Interpretation of the residuals versus fitted values plots

A residual distribution such as that in Figure 2.6 showing a trend to higher absolute residuals as the value of the response increases suggests that one should transform the response, perhaps by modeling its logarithm or square root, etc., (contractive transformations). Transforming a response in this fashion often simplifies its relationship with a predictor variable and leads to simpler models. Later sections discuss transformation in more detail. Figure 2.7 plots the residuals after a transformation on the response variable was used to reduce the scatter. Notice the difference in scales on the vertical axes.

Independence of Residuals from Factor Settings

Sample residuals versus factor setting plot

Sample residuals versus factor setting plot after adding a quadratic term

Sample residuals versus factor setting plot after adding
quadratic term

Interpreation of residuals versus factor setting plots

Figure 2.8 shows that the size of the residuals changed as a function of a predictor's settings. A graph like this suggests that the model needs a higher-order term in that predictor or that one should transform the predictor using a logarithm or square root, for example. Figure 2.9 shows the residuals for the same response after adding a quadratic term. Notice the single point widely separated from the other residuals in Figure 2.9. This point is an "outlier." That is, its position is well within the range of values used for this predictor in the investigation, but its result was somewhat lower than the model predicted. A signal that curvature is present is a trace resembling a "frown" or a "smile" in these graphs.

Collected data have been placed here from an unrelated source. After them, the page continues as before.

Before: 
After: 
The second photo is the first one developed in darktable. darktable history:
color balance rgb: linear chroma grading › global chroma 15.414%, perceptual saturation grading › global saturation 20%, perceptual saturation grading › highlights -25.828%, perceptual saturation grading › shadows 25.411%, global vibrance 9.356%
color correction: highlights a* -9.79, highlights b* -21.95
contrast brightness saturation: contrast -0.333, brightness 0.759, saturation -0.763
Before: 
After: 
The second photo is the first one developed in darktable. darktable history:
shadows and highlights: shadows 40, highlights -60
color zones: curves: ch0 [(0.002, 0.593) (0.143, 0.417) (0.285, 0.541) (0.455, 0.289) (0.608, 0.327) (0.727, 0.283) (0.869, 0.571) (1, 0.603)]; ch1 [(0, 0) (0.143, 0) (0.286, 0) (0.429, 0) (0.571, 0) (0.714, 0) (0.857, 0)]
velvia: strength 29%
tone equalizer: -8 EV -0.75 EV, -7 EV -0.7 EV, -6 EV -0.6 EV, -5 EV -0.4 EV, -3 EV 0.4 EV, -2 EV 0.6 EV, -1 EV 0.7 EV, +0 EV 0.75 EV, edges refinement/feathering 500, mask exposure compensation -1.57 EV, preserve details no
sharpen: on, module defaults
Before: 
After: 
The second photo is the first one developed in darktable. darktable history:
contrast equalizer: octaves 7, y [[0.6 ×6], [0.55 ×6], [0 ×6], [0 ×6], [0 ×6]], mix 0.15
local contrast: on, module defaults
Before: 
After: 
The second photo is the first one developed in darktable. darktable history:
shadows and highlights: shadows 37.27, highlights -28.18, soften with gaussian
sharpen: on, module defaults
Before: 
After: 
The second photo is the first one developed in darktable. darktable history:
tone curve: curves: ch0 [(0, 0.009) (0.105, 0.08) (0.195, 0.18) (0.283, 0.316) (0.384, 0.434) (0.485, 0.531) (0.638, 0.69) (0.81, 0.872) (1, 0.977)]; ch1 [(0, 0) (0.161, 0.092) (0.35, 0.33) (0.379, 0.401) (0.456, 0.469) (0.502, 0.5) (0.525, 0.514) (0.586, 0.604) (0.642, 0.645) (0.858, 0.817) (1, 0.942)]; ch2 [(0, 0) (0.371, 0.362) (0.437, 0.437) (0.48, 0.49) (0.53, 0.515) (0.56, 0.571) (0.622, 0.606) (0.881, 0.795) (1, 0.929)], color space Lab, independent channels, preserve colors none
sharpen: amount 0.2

Sample residuals versus factor setting plot lacking one or more higher-order terms

Interpretation of plot

The example given in Figures 2.8 and 2.9 obviously involves five levels of the predictor. The experiment utilized a response surface design. For the simple factorial design that includes center points, if the response model being considered lacked one or more higher-order terms, the plot of residuals versus factor settings might appear as in Figure 2.10.

Graph indicates prescence of curvature

While the graph gives a definite signal that curvature is present, identifying the source of that curvature is not possible due to the structure of the design. Graphs generated using the other predictors in that situation would have very similar appearances.

Additional discussion of residual analysis

Note: Residuals are an important subject discussed repeatedly in this Handbook. For example, graphical residual plots are discussed in Chapter 1 and the general examination of residuals as a part of model building is discussed in Chapter 4.